The platoon’s dynamic is highly strung and makes for a fantastic watch and is helped enormously by a great supporting cast, including the likes of Forest Whitaker and John C. McGingly. Additionally, Tom Berenger’s Sgt. Barnes is great in the villain/cold-hearted role (he even has a scar on his face to cement his bad-ass-ness) outlined with a non-caring attitude towards his colleagues, and even going far enough to want to kill them. On the other side, Willem Dafoe’s Sgt. Elias is the least aggressive towards Taylor, instantly allowing him to become a likeable character and more importantly a friend to our lead. The film often walks the line of a thought provoking piece at how men react in a largely alpha male environment, and how these reactions differ when it actually comes down to the wire and the true characters show through, and it does this successfully, but ultimately it stays as an easy to watch story about men trying to out-man each other.
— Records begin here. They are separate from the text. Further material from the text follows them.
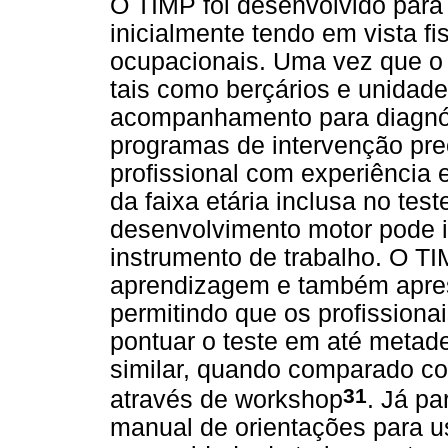
O TIMP foi desenvolvido para 
inicialmente tendo em vista fi
ocupacionais. Uma vez que o
tais como berçários e unidade
acompanhamento para diagnóst
programas de intervenção prec
profissional com experiência 
da faixa etária inclusa no te
desenvolvimento motor pode 
instrumento de trabalho. O T
aprendizagem e também apres
permitindo que os profission
pontuar o teste em até metad
similar, quando comparado co
31
através de workshop
. Já p
manual de orientações para u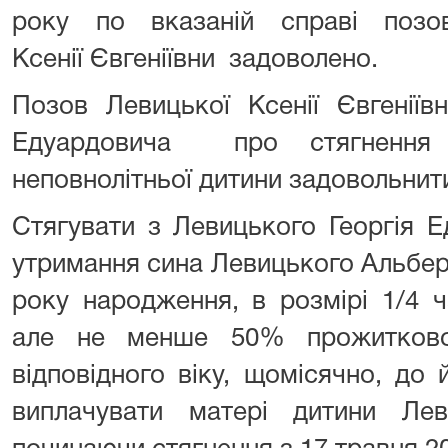
року по вказаній справі по
Ксенії Євгеніївни задоволено.
Позов Левицької Ксенії Євгеніїв
Едуардовича про стягнення 
неповнолітньої дитини задовольнит
Стягувати з Левицького Георгія 
утримання сина Левицького Альберт
року народження, в розмірі 1/4 ч
але не менше 50% прожитково
відповідного віку, щомісячно, до й
виплачувати матері дитини Леви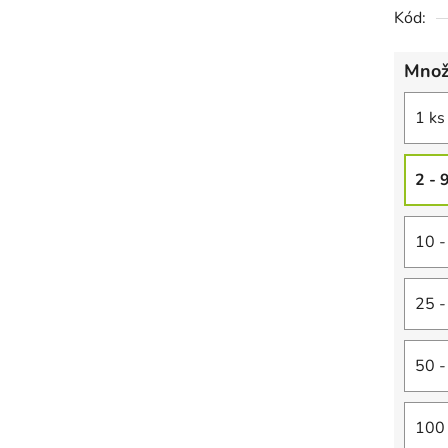
Kód:
Množ
1 ks
2 - 
10 -
25 -
50 -
100 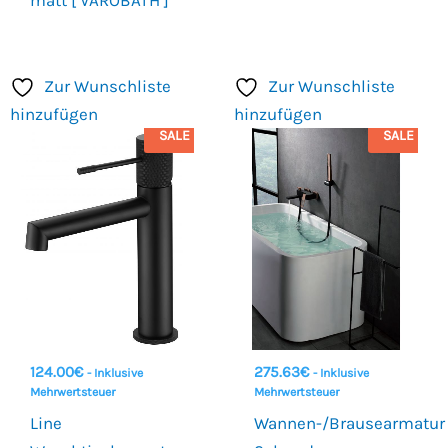
Zur Wunschliste
Zur Wunschliste
hinzufügen
hinzufügen
SALE
SALE
124.00
€
275.63
€
- Inklusive
- Inklusive
Mehrwertsteuer
Mehrwertsteuer
Line
Wannen-/Brausearmatur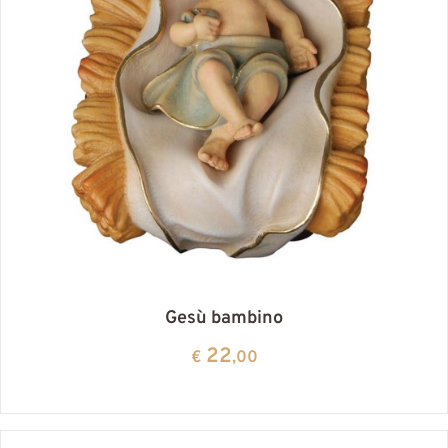
Gesù bambino
22
€
,00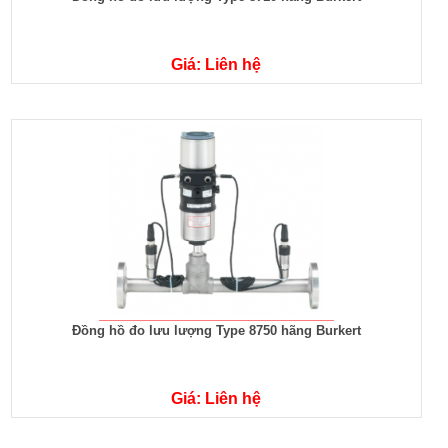
Giá: Liên hệ
Đồng hồ đo lưu lượng Type 8750 hãng Burkert
Giá: Liên hệ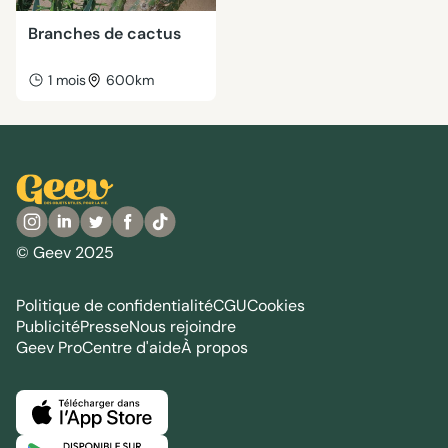
Branches de cactus
1 mois
600km
© Geev 2025
Politique de confidentialité
CGU
Cookies
Publicité
Presse
Nous rejoindre
Geev Pro
Centre d'aide
À propos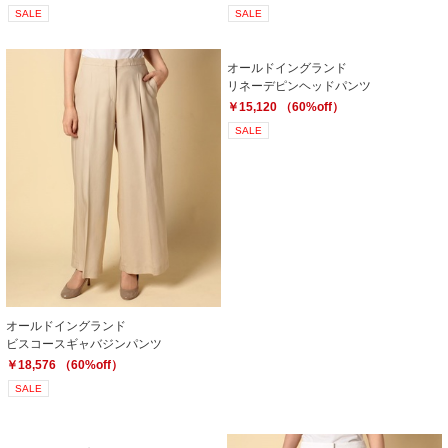
SALE
SALE
オールドイングランド
リネーデピンヘッドパンツ
￥15,120 （60%off）
SALE
オールドイングランド
ビスコースギャバジンパンツ
￥18,576 （60%off）
SALE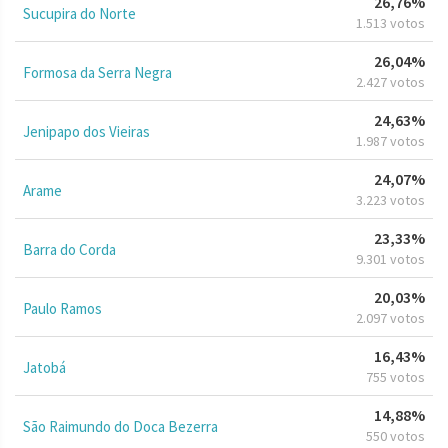
26,76%
Sucupira do Norte
1.513 votos
26,04%
Formosa da Serra Negra
2.427 votos
24,63%
Jenipapo dos Vieiras
1.987 votos
24,07%
Arame
3.223 votos
23,33%
Barra do Corda
9.301 votos
20,03%
Paulo Ramos
2.097 votos
16,43%
Jatobá
755 votos
14,88%
São Raimundo do Doca Bezerra
550 votos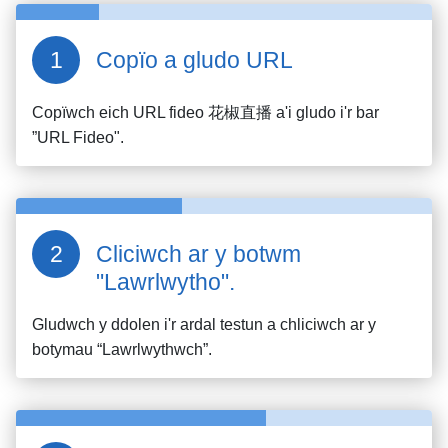
Copïo a gludo URL
Copïwch eich URL fideo
花椒直播
a'i gludo i'r bar
”URL Fideo".
Cliciwch ar y botwm
"Lawrlwytho".
Gludwch y ddolen i'r ardal testun a chliciwch ar y
botymau “Lawrlwythwch”.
The brutality of some of the scenes is undeniable and really pushes, and sometimes even surpasses, the boundaries of immorality. This is again perhaps best conveyed with the help of Taylor’s reactions, working as a central point to engage with and relate to as the person least familiar to the barbarous situation. By threatening to kill children and with body parts flying around, it’s certainly not light-hearted, but as far as the story goes, it’s easy to follow without too much depth. Despite that, the plot doesn’t disappoint and is largely built up by the characters and their combined story.
The character transformation by Taylor is great to watch, starting out as a naive rookie in way over his head and eventually becoming a cold blooded killer that can more than hold his own, and to supplement this is a great supporting cast. Platoon has a great dynamic between a lot of different characters and handles them all superbly.